Dec. 31, 2016, was the deadline for all existing federal government websites to start using HTTPS — that is, encrypted domains — under a June 2015 memo from U.S. Chief Information Officer Tony Scott. From 2015 to the end of 2016, the number of secure domains grew from a handful to nearly 800.
But as of the end of the year, pulse.cio.gov, the website the CIO’s office uses to track compliance with the memorandum, showed that some 345 federal government websites were still unencrypted. They include some high-profile websites, such as those of the National Oceanic and Atmospheric Administration, the Department of Veterans Affairs, the Census Bureau, and the Food and Drug Administration. Together, the sites pull in tens of millions of visitors each month, according to the Web traffic site SimilarWeb.

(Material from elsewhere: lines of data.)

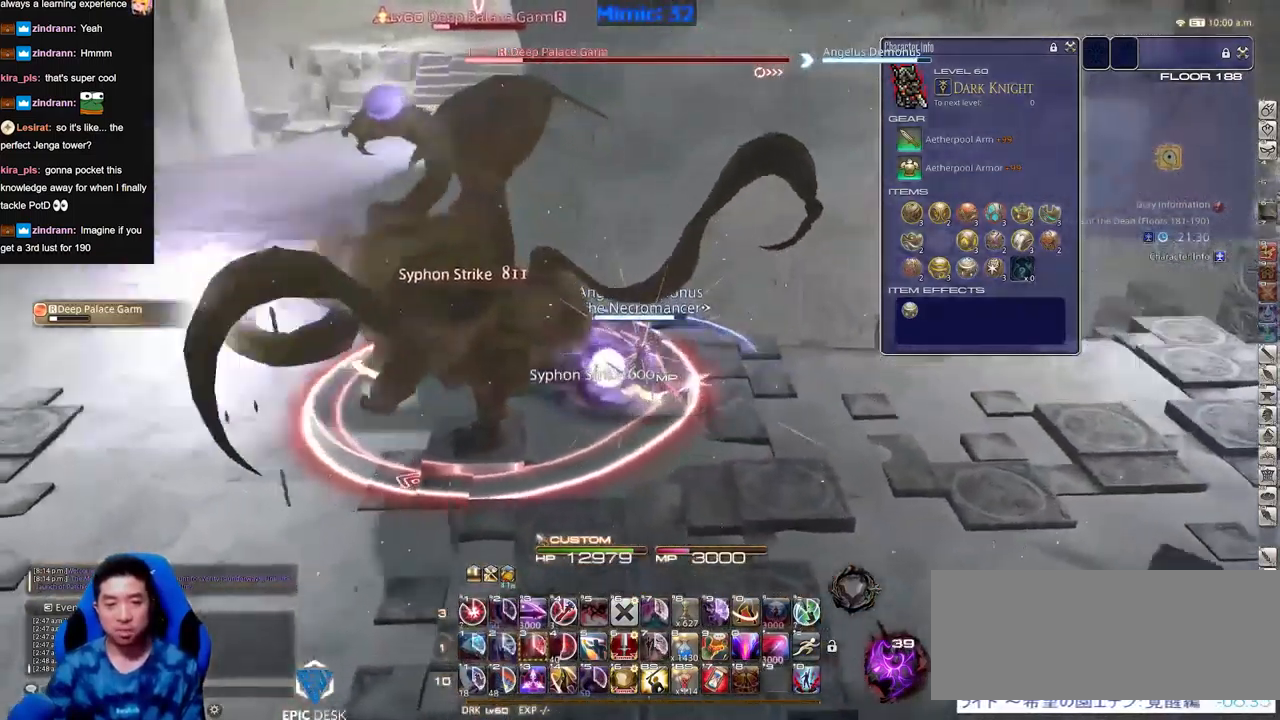
{"keys": ["a", "rbracket"], "events": [[401, "rbracket", "down"], [501, "w", "up"]]}
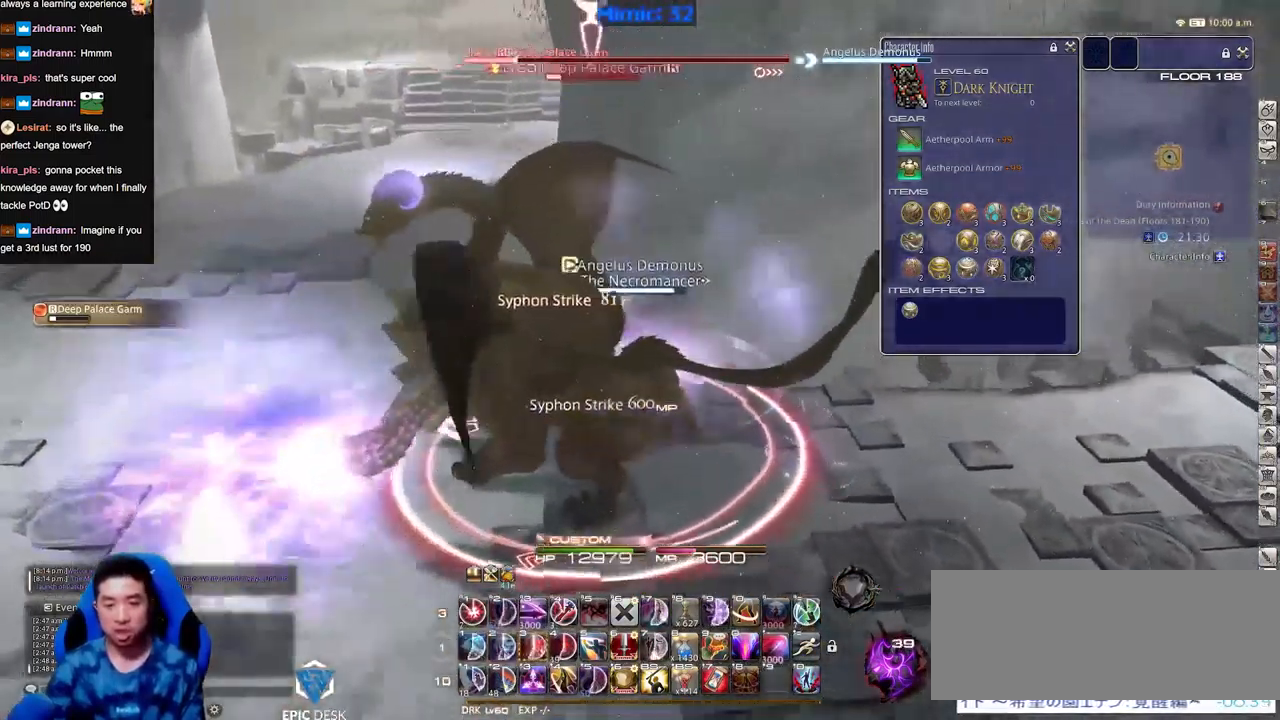
{"keys": ["a", "rbracket", "s"], "events": [[183, "a", "up"], [267, "s", "down"], [467, "a", "down"]]}
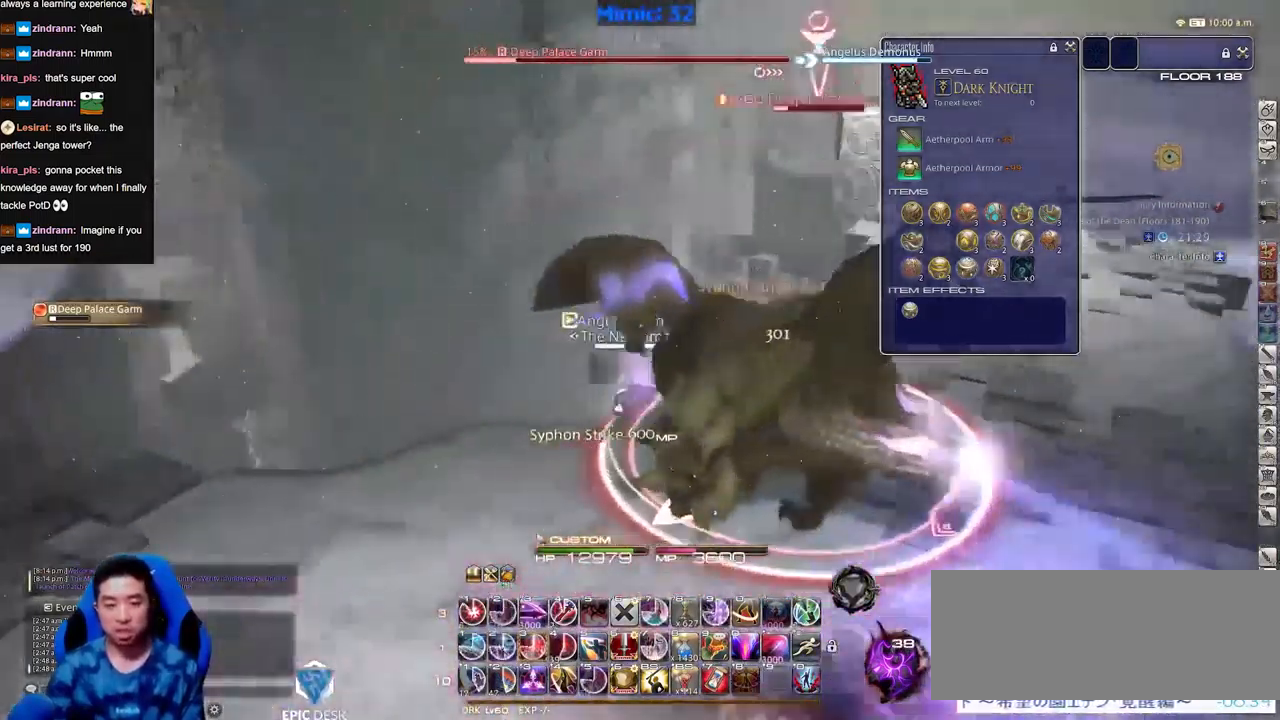
{"keys": ["s"], "events": [[151, "rbracket", "up"], [251, "a", "up"]]}
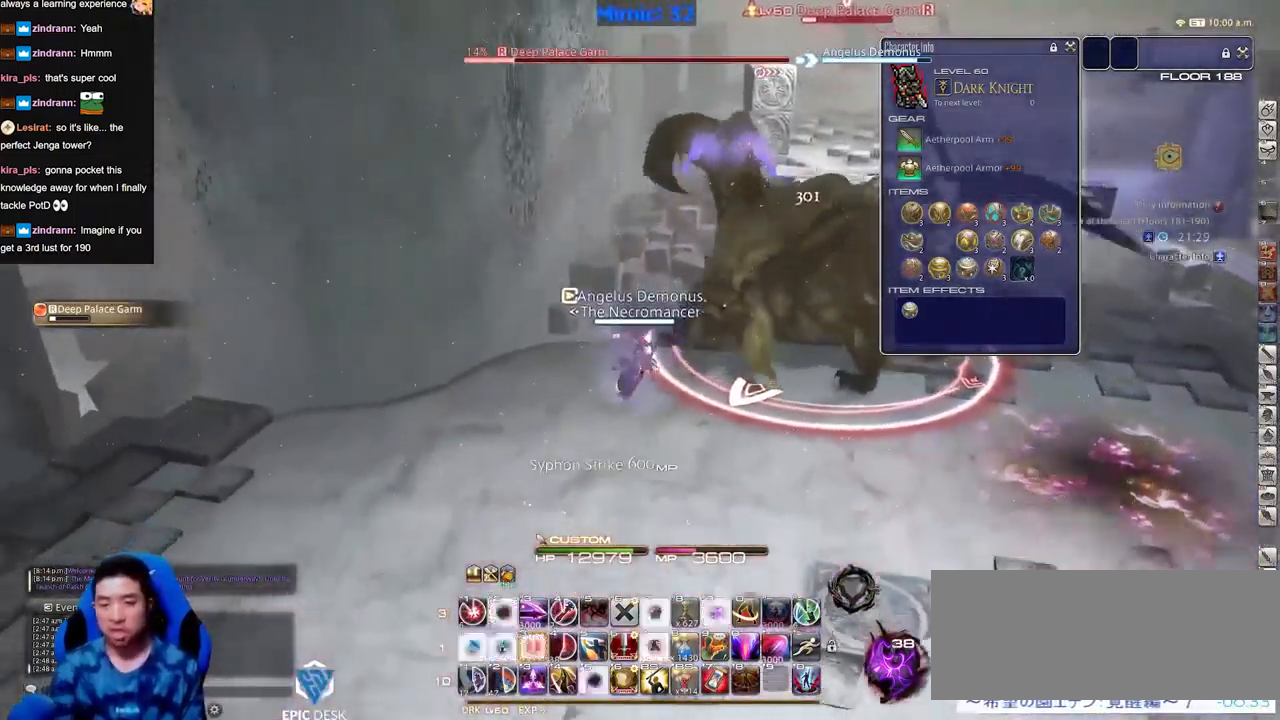
{"keys": ["s"], "events": []}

That could potentially put users of those websites at risk.
“Every unencrypted HTTP request reveals information about a user’s behavior, and the interception and tracking of unencrypted browsing has become commonplace,” part of the U.S. CIO’s website reads. “Today, there is no such thing as non-sensitive Web traffic, and public services should not depend on the benevolence of network operators.”
The use of HTTPS has been rare until very recently, but the increasing use of the Internet to conduct business, communicate and deliver government services has made the sensitivity of online data much more important, the World Wide Web Consortium wrote in a document on the subject in 2015. Unencrypted domains offer a way for hackers and bad actors to manipulate or steal that data.
“Networks can (and some do) insert advertisements into unencrypted Web pages; by nature, this conveys the ability to track users,” the document reads. “Even more hostile attacks include inserting persistent code into the browser that is run on subsequent visits ("cache poisoning"), or changing content (such as editing a company's website to affect its stock price). An attacker can also access information that might have been stored by a site in previous visits. If this includes a persistent grant of access to a privileged APIs, such as geolocation or media capture, then the attacker can access those resources using any prior authorization.”
The U.S. CIO’s office maintains a website offering best practices for setting up secure domains and APIs.